A collection of scripts to streamline the translation of markdown files using vector stores and deep learning.
This toolkit provides a set of Python scripts designed to simplify the translation process for markdown files. The scripts leverage embedding models to enhance the accuracy of document retrieval and improve the overall translation workflow.
The search_word.py
script initializes a search engine for retrieving relevant documents based on embeddings. It is designed to work with markdown files in multiple languages. The CLI app is based on Typer.
-
Installation:
- Install the module itself:
- install the toolset:
pip install fatush
- then run the script:
fatush run
- install the toolset:
- Install the whole project:
- Clone this repository:
git clone https://github.com/alperiox/fatush.git
- Change the directory to the project folder:
cd fatush
- Install the required dependencies using pip or poetry:
pip install -r requirements.txt
orpoetry install
- Clone this repository:
- Install the module itself:
-
Configuration:
- Run the initialization script:
python fatush/search_word.py run
- Follow the prompts to set up the initial configuration.
- If the
config.yaml
file is not found, the script will fetch documents from the FastAPI repo and create the necessary configuration file.

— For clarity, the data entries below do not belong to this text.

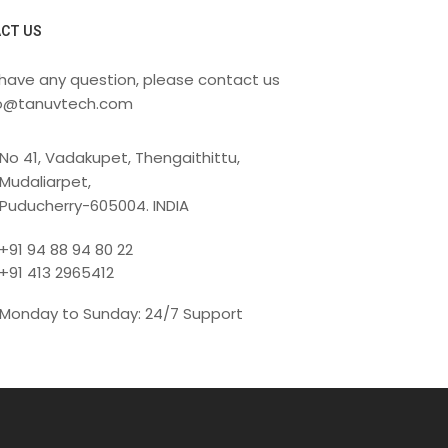
CT US
 have any question, please contact us
fo@tanuvtech.com
No 41, Vadakupet, Thengaithittu,
Mudaliarpet,
Puducherry-605004. INDIA
+91 94 88 94 80 22
+91 413 2965412
Monday to Sunday: 24/7 Support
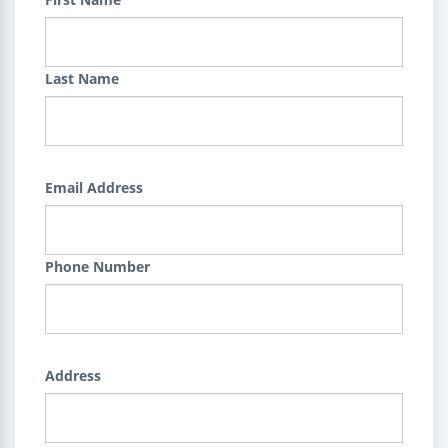
Last Name
Email Address
Phone Number
Address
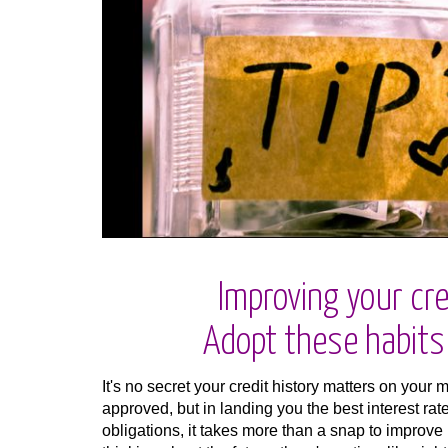
Improving your cre
Adopt these habits f
It's no secret your credit history matters on your 
approved, but in landing you the best interest rat
obligations, it takes more than a snap to improve 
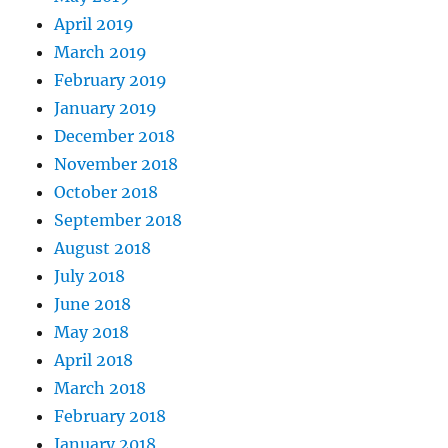
April 2019
March 2019
February 2019
January 2019
December 2018
November 2018
October 2018
September 2018
August 2018
July 2018
June 2018
May 2018
April 2018
March 2018
February 2018
January 2018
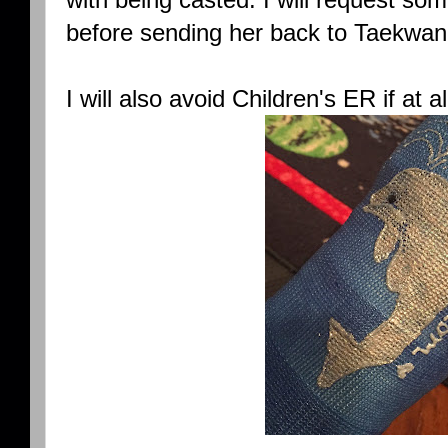
before sending her back to Taekw
I will also avoid Children's ER if at al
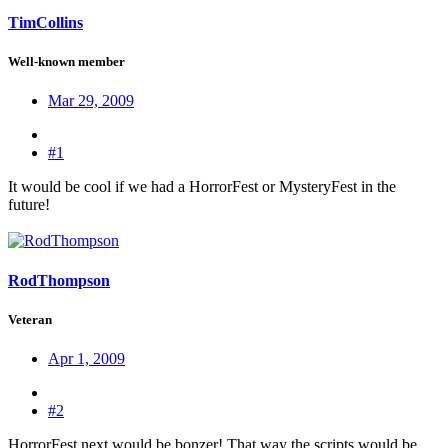
TimCollins
Well-known member
Mar 29, 2009
#1
It would be cool if we had a HorrorFest or MysteryFest in the
future!
RodThompson
Veteran
Apr 1, 2009
#2
HorrorFest next would be bonzer! That way the scripts would be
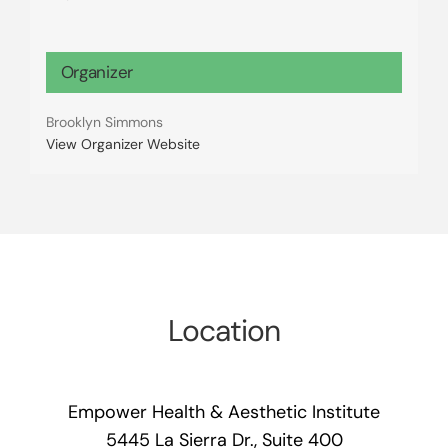
Organizer
Brooklyn Simmons
View Organizer Website
Location
Empower Health & Aesthetic Institute
5445 La Sierra Dr., Suite 400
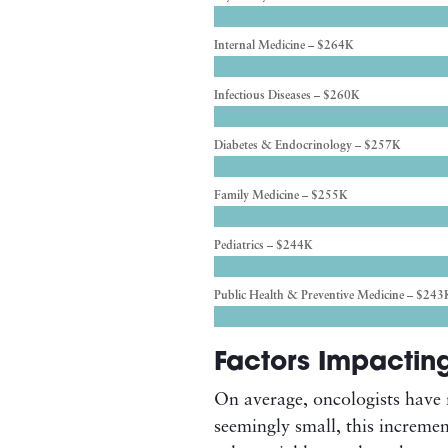
Internal Medicine – $264K
Infectious Diseases – $260K
Diabetes & Endocrinology – $257K
Family Medicine – $255K
Pediatrics – $244K
Public Health & Preventive Medicine – $243
Factors Impactin
On average, oncologists have 
seemingly small, this incremen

- Run the initialization script:
-
Processing Documents:
- The script will process the documents based on the provided configuration.
- It'll split the documents line by line and then calculate their embeddings to set up a FAISS vector store.
-
Loading Embedding Model:
- The used embedding model is all-MiniLM-L6-v2, which is rather popular for vectorstores.
-
Vector Store:
- If the vector store path is not found in the configuration, it will be constructed and loaded. It'll be loaded automatically otherwise.
- Currently, the only implemented vector store is FAISS.
-
Search Engine Initialization:
- The search engine is initialized with the loaded embedding model and vector store.
- The script will start the inference process to provide relevant search results.
-
TODOs:
- Integration tests
- Hopefully, a web application based on FastAPI
- Yet another tool for automatically suggesting initial translations for the given text
- Currently, the scripts don't cover all exceptions. This may require you to reconfigure the script by deleting the config file and the downloaded repository if you do not run the script directly without configuring any options.
source_lang
: Source language code (e.g., 'en').translation_lang
: Translation language code (e.g., 'tr').docs_path
: Path to the documents (default is the current working directory).vectorstore_path
: Path to the vector store (default is the current working directory).
Since the project is built on my experience with translating FastAPI documentation, a nicer abstraction is a must for a more generally usable toolset. That is because there are several hard-coded variables at the moment, like fetching the documentation from the FastAPI repository.